Upstart has fallen out of favor with investors, but signs of a turnaround are beginning to emerge.
Artificial intelligence (AI) stocks are all the rage on Wall Street, and it's easy to see why.
Stocks such as Nvidia have soared since ChatGPT's launch about two years ago, creating trillions of dollars in market value for investors. But Wall Street isn't fond of all the AI stocks on the market.
Take Upstart (UPST 5.77%), for example. This AI-based consumer loan company has struggled as of late, and Wall Street is flat-out bearish on the company. Of the 18 analysts covering the stock (tracked by The Wall Street Journal), only one has a buy rating, while eight recommend selling. The stock has an average price target of $23.47, which implies a downside of roughly 40% as of this writing.

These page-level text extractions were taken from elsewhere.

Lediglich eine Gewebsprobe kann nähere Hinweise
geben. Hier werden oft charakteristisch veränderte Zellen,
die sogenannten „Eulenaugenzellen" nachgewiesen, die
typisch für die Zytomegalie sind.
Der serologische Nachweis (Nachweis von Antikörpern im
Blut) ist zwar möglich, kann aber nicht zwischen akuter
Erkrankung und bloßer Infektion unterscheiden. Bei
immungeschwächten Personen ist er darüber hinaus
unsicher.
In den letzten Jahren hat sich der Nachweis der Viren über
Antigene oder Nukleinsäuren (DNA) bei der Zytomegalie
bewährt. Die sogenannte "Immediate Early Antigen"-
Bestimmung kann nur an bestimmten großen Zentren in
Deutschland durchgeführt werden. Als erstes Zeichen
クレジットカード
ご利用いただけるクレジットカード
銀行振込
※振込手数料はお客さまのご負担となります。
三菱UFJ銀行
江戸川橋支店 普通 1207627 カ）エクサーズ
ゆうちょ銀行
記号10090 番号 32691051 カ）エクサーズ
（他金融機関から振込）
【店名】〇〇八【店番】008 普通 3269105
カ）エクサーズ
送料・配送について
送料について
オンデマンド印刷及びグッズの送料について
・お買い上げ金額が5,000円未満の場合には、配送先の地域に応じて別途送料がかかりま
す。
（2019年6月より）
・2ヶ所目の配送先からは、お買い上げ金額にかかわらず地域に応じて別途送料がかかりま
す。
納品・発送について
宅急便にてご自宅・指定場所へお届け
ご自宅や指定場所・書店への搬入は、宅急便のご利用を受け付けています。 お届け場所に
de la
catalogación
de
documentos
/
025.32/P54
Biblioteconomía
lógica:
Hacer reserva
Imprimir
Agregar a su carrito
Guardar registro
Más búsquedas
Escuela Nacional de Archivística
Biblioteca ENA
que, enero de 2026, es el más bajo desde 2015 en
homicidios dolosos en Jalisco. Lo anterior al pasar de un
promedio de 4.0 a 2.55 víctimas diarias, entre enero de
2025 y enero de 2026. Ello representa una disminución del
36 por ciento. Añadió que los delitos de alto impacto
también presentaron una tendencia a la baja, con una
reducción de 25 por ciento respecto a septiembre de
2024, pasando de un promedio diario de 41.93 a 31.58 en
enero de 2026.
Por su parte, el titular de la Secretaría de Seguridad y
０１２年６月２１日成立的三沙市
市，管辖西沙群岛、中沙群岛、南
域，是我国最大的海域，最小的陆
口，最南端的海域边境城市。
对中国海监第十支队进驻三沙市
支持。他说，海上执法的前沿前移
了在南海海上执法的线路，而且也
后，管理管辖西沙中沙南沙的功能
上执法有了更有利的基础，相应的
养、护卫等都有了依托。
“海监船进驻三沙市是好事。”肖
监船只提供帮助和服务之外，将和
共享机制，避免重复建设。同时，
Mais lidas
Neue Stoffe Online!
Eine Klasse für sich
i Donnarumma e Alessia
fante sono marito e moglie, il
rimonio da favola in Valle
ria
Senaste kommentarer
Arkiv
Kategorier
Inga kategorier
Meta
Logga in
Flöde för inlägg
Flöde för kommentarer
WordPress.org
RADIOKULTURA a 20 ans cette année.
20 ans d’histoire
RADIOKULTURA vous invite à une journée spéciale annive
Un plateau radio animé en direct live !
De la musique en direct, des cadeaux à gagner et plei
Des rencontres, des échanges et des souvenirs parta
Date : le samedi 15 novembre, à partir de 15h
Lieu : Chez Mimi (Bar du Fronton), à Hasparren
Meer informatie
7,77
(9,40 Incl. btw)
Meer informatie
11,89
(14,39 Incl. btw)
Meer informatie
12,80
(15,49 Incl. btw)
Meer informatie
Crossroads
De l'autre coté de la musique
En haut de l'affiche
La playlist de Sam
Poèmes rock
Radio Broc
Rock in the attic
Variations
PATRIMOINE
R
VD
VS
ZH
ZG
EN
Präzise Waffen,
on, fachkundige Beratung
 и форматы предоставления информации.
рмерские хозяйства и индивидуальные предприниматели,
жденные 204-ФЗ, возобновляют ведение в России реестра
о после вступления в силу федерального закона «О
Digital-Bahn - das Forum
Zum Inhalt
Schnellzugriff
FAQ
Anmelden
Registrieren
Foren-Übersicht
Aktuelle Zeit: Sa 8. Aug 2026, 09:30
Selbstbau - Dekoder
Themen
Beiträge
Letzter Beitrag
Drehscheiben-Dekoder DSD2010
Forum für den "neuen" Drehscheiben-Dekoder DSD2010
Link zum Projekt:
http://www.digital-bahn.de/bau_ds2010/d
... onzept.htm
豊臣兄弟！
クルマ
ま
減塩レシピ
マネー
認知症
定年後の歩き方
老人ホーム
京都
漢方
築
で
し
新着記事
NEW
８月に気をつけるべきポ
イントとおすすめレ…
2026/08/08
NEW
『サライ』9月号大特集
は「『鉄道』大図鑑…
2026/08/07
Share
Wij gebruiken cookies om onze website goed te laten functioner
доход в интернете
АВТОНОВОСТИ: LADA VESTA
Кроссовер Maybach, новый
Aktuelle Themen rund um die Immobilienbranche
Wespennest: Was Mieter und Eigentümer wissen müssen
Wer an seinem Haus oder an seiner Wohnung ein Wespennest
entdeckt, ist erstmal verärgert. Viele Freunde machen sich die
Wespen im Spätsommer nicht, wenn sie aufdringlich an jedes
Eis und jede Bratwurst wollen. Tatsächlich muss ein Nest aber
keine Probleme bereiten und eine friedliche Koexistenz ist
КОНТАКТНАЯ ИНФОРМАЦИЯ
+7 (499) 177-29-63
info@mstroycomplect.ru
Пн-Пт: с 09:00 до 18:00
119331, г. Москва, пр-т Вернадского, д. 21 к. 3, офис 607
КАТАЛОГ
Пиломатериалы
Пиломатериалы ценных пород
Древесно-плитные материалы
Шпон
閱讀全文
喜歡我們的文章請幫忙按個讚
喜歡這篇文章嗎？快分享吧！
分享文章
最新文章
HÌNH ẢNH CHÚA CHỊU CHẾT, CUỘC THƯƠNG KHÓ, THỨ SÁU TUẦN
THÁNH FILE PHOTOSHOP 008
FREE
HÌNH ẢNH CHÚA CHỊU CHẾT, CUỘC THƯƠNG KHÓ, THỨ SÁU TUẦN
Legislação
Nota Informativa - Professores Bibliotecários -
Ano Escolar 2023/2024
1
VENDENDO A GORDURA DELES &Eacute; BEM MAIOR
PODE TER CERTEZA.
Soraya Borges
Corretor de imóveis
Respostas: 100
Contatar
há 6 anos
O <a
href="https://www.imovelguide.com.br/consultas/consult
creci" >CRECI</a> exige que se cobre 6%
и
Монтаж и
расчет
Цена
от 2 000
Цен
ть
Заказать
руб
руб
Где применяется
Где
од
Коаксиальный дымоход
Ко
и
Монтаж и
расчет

But the company's stock price has surged since it reported its second-quarter earnings on August 6, and is expected to rise further. There are two reasons for this.
1. Interest rates are expected to fall
Upstart's business, like many other lenders, is highly sensitive to interest rates. In 2021, shortly after the company went public, its business boomed as interest rates were at rock bottom and demand for consumer loans was high during the pandemic. Not only was the company growing fast, with revenue soaring into triple digits, but it also had healthy operating margins in the teens.
But as interest rates rose and fears of a recession spread through the markets and the economy, business slowed and stock prices plummeted.
Now the company has a chance to recover some of its losses: The Federal Reserve will likely start cutting interest rates when it next meets in September, easing pressure on companies like Upstart and helping to revive demand for loans.
It will take time for lower interest rates to stimulate demand, but over the long term, the Fed expects rates to fall to below 3%, from the current 5.25% to 5.50%, which should be a big boost for borrowers.
When interest rates start to fall, stock prices should rise.
2. The technology remains dominant
Though revenue is still declining and losses are widening, Upstart's shares surged following its recent earnings report.
But the conversion rate for interest applications improved to 15% from 9% a year ago, indicating more applicants are getting loans. The company also expects revenue growth to recover in the second half of the year.
Beyond that, Upstart's technology has a lot to offer: The company claims that its AI-based lending model is more accurate than traditional models like FICO scores. For example, as of the second quarter, it saw loan approval rates double those of traditional models and offered APRs 38% lower than competing models.
The company has expanded significantly since the economic boom of 2021. It did not offer mortgage products at the time, but now offers mortgage-backed lines of credit in 30 states and the District of Columbia.
Finally, the firm's Upstart Macro Index points to improving conditions, which should lead to lower default rates and increased loan approvals.
Why Upstart is a good buy
Upstart's struggles aren't due to any fundamental problems with its product — it's simply a cyclical business, and adverse macroeconomic conditions in the form of rising interest rates have dampened demand.
But the Fed's shift in monetary policy is likely to unleash pent-up demand for consumer loans, as well as mortgages in the housing market.
If market conditions improve, Upstart could see the kind of profit investors are hoping for in 2021. The company finished 2021 with $135 million in generally accepted accounting principles (GAAP) net income and $224 million in adjusted net income. If it were to return to those levels, the current stock price (based on adjusted earnings) would trade at a price-to-earnings multiple of 16.
If the company can return to revenue growth and profitability, the stock could move even higher from here.